## Action item
Which lines below contain the string "values"? Show each one in full, treating uppercase and lowercase as different.

## Data to use
=-=-=
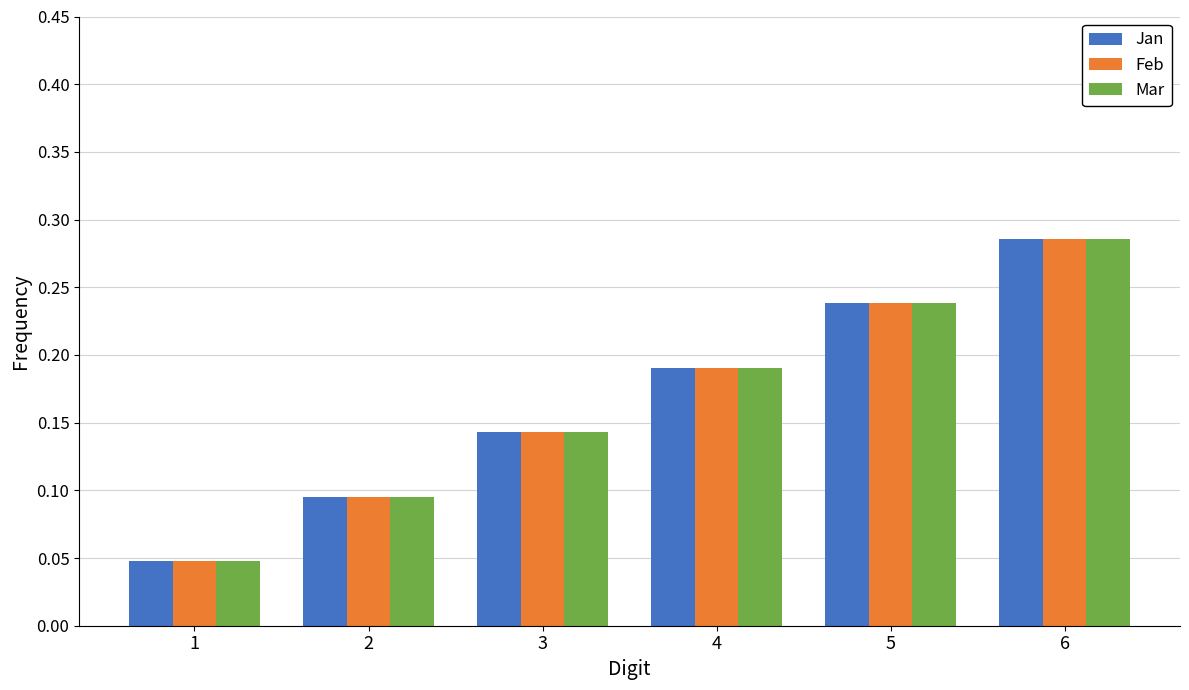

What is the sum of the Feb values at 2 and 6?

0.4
=-=-=
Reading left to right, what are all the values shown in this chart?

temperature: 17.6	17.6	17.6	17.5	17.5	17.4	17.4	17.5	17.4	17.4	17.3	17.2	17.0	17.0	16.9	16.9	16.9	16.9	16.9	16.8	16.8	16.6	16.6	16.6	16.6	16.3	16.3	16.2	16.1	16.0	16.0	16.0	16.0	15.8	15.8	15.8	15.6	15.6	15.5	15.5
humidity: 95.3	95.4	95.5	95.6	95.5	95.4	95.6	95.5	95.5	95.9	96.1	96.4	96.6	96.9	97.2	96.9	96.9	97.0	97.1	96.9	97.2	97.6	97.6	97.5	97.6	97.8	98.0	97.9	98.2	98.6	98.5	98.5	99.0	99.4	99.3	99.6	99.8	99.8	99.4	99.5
=-=-=
## Task result
What is the sum of the Feb values at 2 and 6?
Reading left to right, what are all the values shown in this chart?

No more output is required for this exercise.